> **Job 1**
According to the Wekinator passage, which two programs does WekiInputHelper sit between?
> **Job 2**
For each statement, say yes or no to whether it agrees with the Wekinator passage, and quote the words that decide it. (a) The [metro] object was used to trigger sensor readings at a fixed interval. (b) The sensor functionality improved significantly. (c) Wekinator has to be told how many categories to use.
> **Job 3**
Return the part of the Wekinator passage from "All classifiers or" up to and including "new input provided.", copied word for word.

> **Document segment**
_ _ _ _

The last effort in providing better data input to Wekinator was firstly to send constant data values by using the [metro] object to repeatedly trigger sensor readings at a fixed interval. If the system stops receiving data when the sensor is not moving, even for a few milliseconds, it might interpret this as a loss of connection or a gap in data, potentially leading to misinterpretations. Secondly, I tried recording some examples in Wekinator without moving my hand (just keeping it still and then pressing the record button) while maintaining a position aligned with the initial movement. I also tried to record values that were not too low in terms of speed because, as seen in the data display, low values are mostly noise and not very useful as the higher acceleration values which have a greater impact. In practice, there was a slight improvement in sensor functionality, though not significantly noticeable. But I decided to stick with this configuration, as theoretically it ensures a more stable and reliable data flow, although there should be a balance for recording more aggressive and faster movements, it also needs to align with the tempo and the overall aesthetic concept of the performance.

It is also worth mentioning that there is the possibility for experimentation with the settings of the Wekinator itself and changing the routing matrix, such as the input/output connection editor, which helped me in the early stages but not in the final one. And also WekiInputHelper, a software component that helps manage data from a feature extractor (the part that collects data), sits between Max MSP and Wekinator. It has features such as calculating the minimum, maximum, average, or standard deviation of data over time, collecting and storing data in a memory buffer, calculating changes in data (like the difference from the previous value), performing custom math, applying filters, and controlling how often data is sent or sending data only when certain conditions are met.

„Body and Violin Fusion“ – Wekinator VII

After establishing the connection between the two software programs, an effort was made to understand Wekinator’s three output types in relation to the composition concept and their application within the patches.

All classifiers or classification outputs represent distinct categories such as Position 1, Position 2 and Position 3. It is necessary to specify to Wekinator how many categories to use. Wekinator outputs numbers, such as 1, 2 or 3, corresponding to categories 1, 2, 3. It attempts to categorize each new input provided.

All continuous outputs generate numeric values within a defined range, divided into two types: Real-valued, for example to control smooth changes like any sliders, and Integer-valued, to adjust parameters such as filter cutoff frequency with an integer output.

The third type in Wekinator is Dynamic Time Warping (DTW), which is used to recognize and compare more complex patterns over time. Wekinator sends different output messages for different output types, for instance when it builds numeric or classification models, it computes a set of output values every time it sees a new input, but when Wekinator builds a dynamic time warping model, it continually looks at the input (despite the speed and the duration of them) to see how closely the current shape of the input, matches each of the example shapes or the trained patterns, this means that the random movements will provide no inputs from the Wekinator.

_ _ _ _

> **Recorded data**
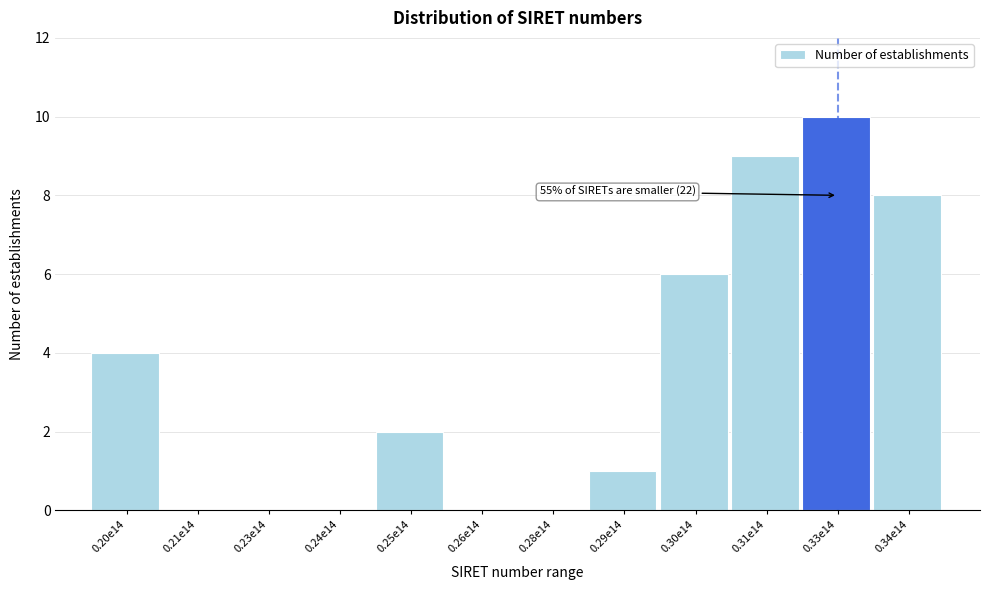

Reading right to left, extract all data points from this chart.

0.34e14=8	0.33e14=10	0.31e14=9	0.30e14=6	0.29e14=1	0.28e14=0	0.26e14=0	0.25e14=2	0.24e14=0	0.23e14=0	0.21e14=0	0.20e14=4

_ _ _ _

> **Exercise answer 1**
Max MSP and Wekinator.

> **Exercise answer 2**
(a) Yes: "by using the [metro] object to repeatedly trigger sensor readings at a fixed interval"
(b) No: "there was a slight improvement in sensor functionality, though not significantly noticeable"
(c) Yes: "It is necessary to specify to Wekinator how many categories to use."

> **Exercise answer 3**
All classifiers or classification outputs represent distinct categories such as Position 1, Position 2 and Position 3. It is necessary to specify to Wekinator how many categories to use. Wekinator outputs numbers, such as 1, 2 or 3, corresponding to categories 1, 2, 3. It attempts to categorize each new input provided.